Text shown.
______________________________
Key Rotation

Key rotation boosts the security of a system relying on secret key material. That been said secret shards for each party keys are refreshed and old keys even on hands of non authorized users are useless. Specially in a wallet the key property during key rotation is the need to rotate the secret shards of each party while keeping the public key the same which represents the wallet address. The idea behind the protocol is for both parties to agree on a common randomness seed R which is computed interactively as a two party coin tossing protocol. After that each party updates its secret key shard as x1'= x1 op R and x2'= x2 inv.op R such that public key remains the same

The following details how the new shards are generated using our bindings.

/// After keygen is performed
let (keyshare1, keyshare2) = perform_keygen().unwrap();
let session_id = SessionId::random();

/// Create refresh instances for each participant using the respective keyshares.
let p1 = keyshare1.get_refresh_instance(session_id);
let p2 = keyshare2.get_refresh_instance(session_id);

// Round 1
let (p1, msg1) = p1.process(())?;
let (p2, msg2) = p2.process(msg1)?;

// Round 2
let (new_keyshare1, msg3) = p1.process(msg2)?;
let new_keyshare2 = p2.process(msg3)?;

assert_eq!(new_keyshare1.public_key, new_keyshare2.public_key);
assert_eq!(new_keyshare1.public_key, keyshare1.public_key);
assert_eq!(new_keyshare2.public_key, keyshare2.public_key);

assert_ne!(new_keyshare1.data, keyshare1.data);
assert_ne!(new_keyshare2.data, keyshare2.data);

println!("Successfully refreshed keyshare!");

const p1Keyshare = // P1Keyshare from key generation
const p2Keyshare = // P2Keyshare from key generation

const sessionId = await generateSessionId();
// Get refresh instance 
const p1Refresh = await p1Keyshare.getRefreshInstance(sessionId);
const p2Refresh = await p2Keyshare.getRefreshInstance(sessionId);

// Peform key generation with refresh instances

// Round 1
const msg1 = await p1Refresh.genMsg1();
const msg2 = await p2Refresh.processMsg1(msg1);

// Round 2
const [p1keyshare, msg3] = await p1Refresh.processMsg2(msg2);
const p2keyshare = await p2Refresh.processMsg3(msg3);

// p1keyshare and p2keyshare are the new secret keyshares
// of each party with same public key

void refresh_keyshares(Handle *p1_share, Handle *p2_share, Handle *new_share1, Handle *new_share2) {
    // First we create new keygen instances for refresh 
    Handle p1_sess;
    Handle p2_sess;
    tss_buffer sess_buf, msg1, msg2,msg3, p1_share_buf,p2_share_buf, public_key, prev_public_key;
    Handle party_keys = p1_partykeys_new();

    // random session id generation. must be 32 bytes.
______________________________
Page-level text extractions.
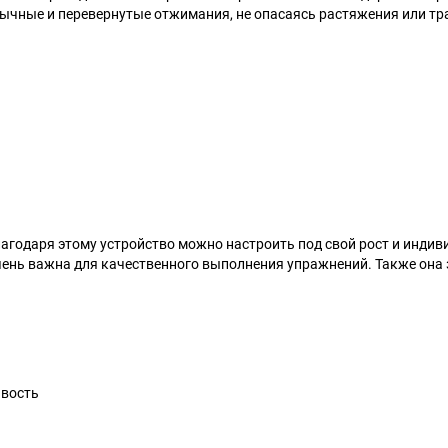
бычные и перевернутые отжимания, не опасаясь растяжения или т
лагодаря этому устройство можно настроить под свой рост и инди
чень важна для качественного выполнения упражнений. Также он
ивость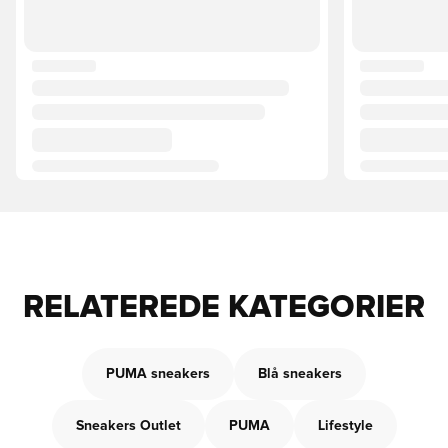
RELATEREDE KATEGORIER
PUMA sneakers
Blå sneakers
Sneakers Outlet
PUMA
Lifestyle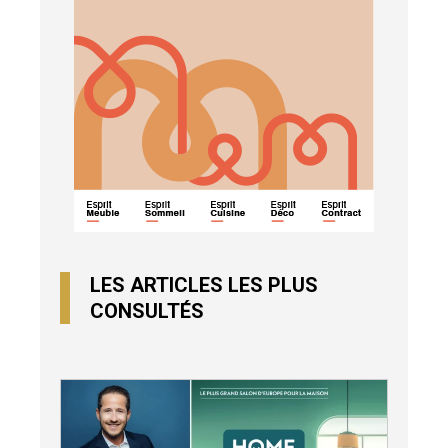
LES ARTICLES LES PLUS
CONSULTÉS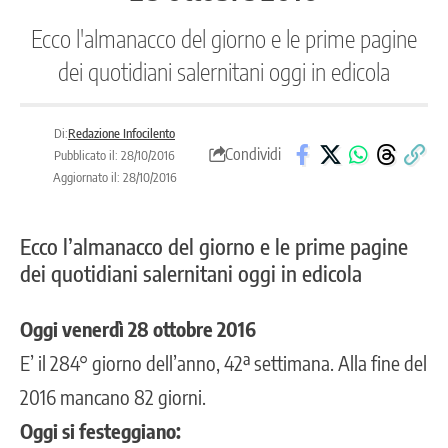
Ecco l'almanacco del giorno e le prime pagine
dei quotidiani salernitani oggi in edicola
Di:
Redazione Infocilento
Condividi
Pubblicato il: 28/10/2016
Aggiornato il: 28/10/2016
Ecco l’almanacco del giorno e le prime pagine
dei quotidiani salernitani oggi in edicola
Oggi venerdì 28 ottobre 2016
E’ il 284° giorno dell’anno, 42ª settimana. Alla fine del
2016 mancano 82 giorni.
Oggi si festeggiano: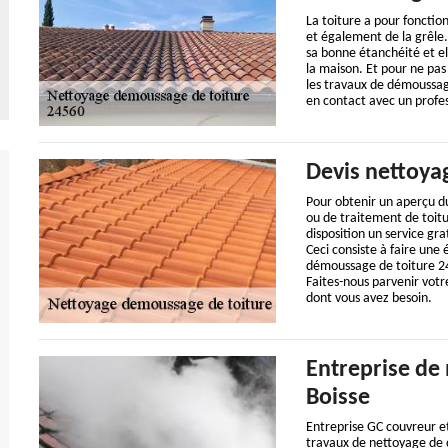
La toiture a pour fonctio
et également de la grêle. 
sa bonne étanchéité et el
la maison. Et pour ne pas
les travaux de démoussa
en contact avec un profes
Devis nettoya
Pour obtenir un aperçu du
ou de traitement de toit
disposition un service gra
Ceci consiste à faire une
démoussage de toiture 24
Faites-nous parvenir votr
dont vous avez besoin.
Entreprise de
Boisse
Entreprise GC couvreur e
travaux de nettoyage de d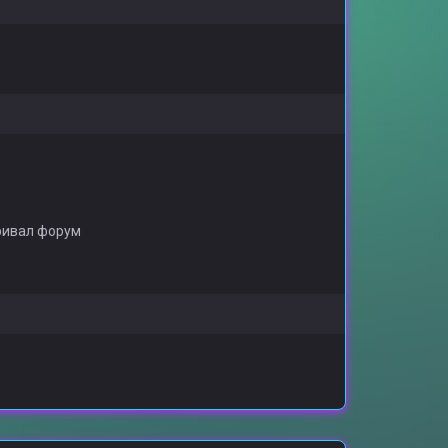
ривал форум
______________________________
Tasks for this exercise.
a. From the key rotation page, extract the passage from "The following details" to "the respective keyshares.".
b. According to the key rotation page, how do the two parties compute the common randomness seed R?
c. For each statement, say whether it agrees with the key rotation page, and quote the words that decide it: (i) In a wallet, the public key stays the same during key rotation. (ii) After rotation, old keys held by non-authorized users can still be used. (iii) The session ID must be 32 bytes.

Expected outputs.
a.
The following details how the new shards are generated using our bindings.

/// After keygen is performed
let (keyshare1, keyshare2) = perform_keygen().unwrap();
let session_id = SessionId::random();

/// Create refresh instances for each participant using the respective keyshares.

b. They compute it interactively as a two-party coin tossing protocol.

c.
(i) Yes: "rotate the secret shards of each party while keeping the public key the same which represents the wallet address"
(ii) No: "old keys even on hands of non authorized users are useless"
(iii) Yes: "random session id generation. must be 32 bytes."